Vol. 8 No. 2 is packed full of vintage value. Inside, we meet four top Gelände competitors who say if you’re athletic, average on skis, and have a need for speed—you too can get Gelände-sprung (written by Dave Baldridge). Scott Cowan, 22, tells you how: You’ve just got to to do it! Build up the air miles and put your mind to it! A helmet is a matter of personal preference, but I advise it. (As he should). Because “Gelände is like golf, only you’re the ball.” Send it!

Flip a few pages and you’ll find Tom Bean’s story Alaska, a photo essay of his solo trip through the Brady Ice Field that’ll make you sure Alaska was as big and as beautiful shot on film as she is in HD.

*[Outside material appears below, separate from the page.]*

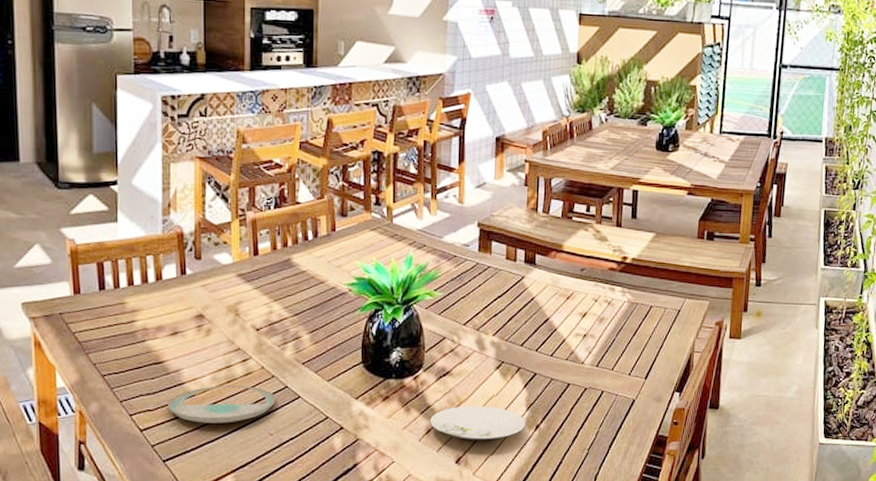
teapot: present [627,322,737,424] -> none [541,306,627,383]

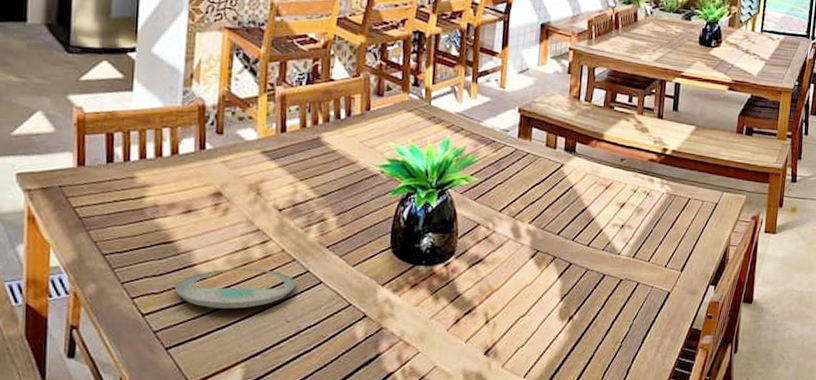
plate: present [429,406,526,441] -> none [459,295,559,332]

“Many beginning photographers are convinced that the reason their photos aren’t satisfactory is that they lack an expensive camera, the right lens, or a certain secret filter. Actually, you should be able to take good photos with an Instamatic… if you can’t take some nice shots with an Instamatic, buying an expensive camera won’t solve that problem. Good photography is learned, not bought.” Take note, Generation Selfie Stick. #nofilter

Ted Allrich sets up a satirical scene in As the Skier Turns that could have been written in present day save for the lack of Tinder mentions.

“A summary of our story to this point: Bart and Rachel Beefy own the Sno Cone Valley ski area. They are hopelessly in love, but not with each other, and have a unsightly daughter, Betty, who is a cyclops. Betty is desperately in love with Jake, the bartender, who is passionately in love with himself but has some feelings left over for Wendy, the waitress. Wendy is having a reckless, sterile, dispassionate affair with Bart Beefy, but secretly longs for Pepsy Schussmeister, the gifted ski instructor who is in love with Rachel Beefy but can’t tell her because, like all the best ski instructors, he speaks no English. Finally, there is Jim Slush, a chairlift operator who loves Wendy, Rachel, Betty and chair number 37. He is not choosy…”

Still sounds like life in a ski town. Swipe left.